(Stored data entries)
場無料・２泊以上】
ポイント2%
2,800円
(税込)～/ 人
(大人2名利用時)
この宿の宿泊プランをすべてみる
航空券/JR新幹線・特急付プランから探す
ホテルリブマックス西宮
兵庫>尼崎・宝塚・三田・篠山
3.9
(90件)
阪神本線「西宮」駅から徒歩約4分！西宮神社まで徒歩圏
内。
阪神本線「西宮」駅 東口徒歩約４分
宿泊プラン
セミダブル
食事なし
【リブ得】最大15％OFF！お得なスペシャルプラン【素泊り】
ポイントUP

* * *

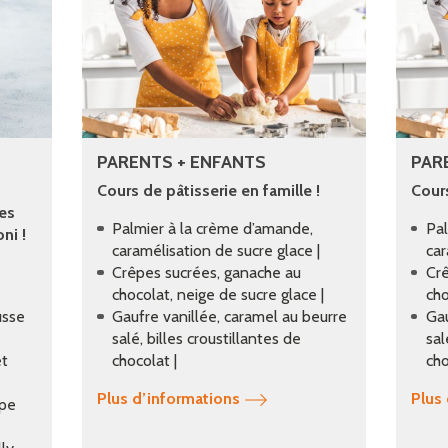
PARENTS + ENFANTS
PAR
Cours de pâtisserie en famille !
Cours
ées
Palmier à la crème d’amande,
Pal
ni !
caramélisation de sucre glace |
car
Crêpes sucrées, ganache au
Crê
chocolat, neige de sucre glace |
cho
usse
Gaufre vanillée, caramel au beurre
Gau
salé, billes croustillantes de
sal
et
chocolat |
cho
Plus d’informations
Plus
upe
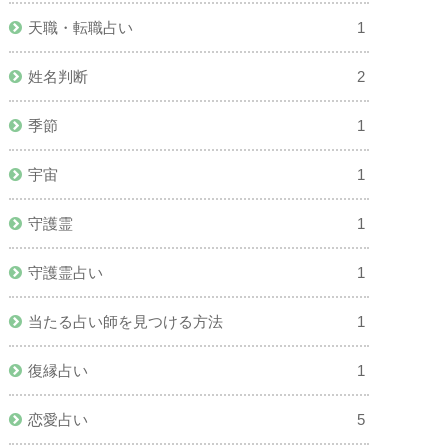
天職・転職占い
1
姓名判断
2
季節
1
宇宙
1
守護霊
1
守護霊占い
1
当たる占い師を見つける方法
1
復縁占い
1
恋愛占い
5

Exercise aim: Only the lines containing the word "sucre" should be returned from the data above.

Written solution:
caramélisation de sucre glace |
chocolat, neige de sucre glace |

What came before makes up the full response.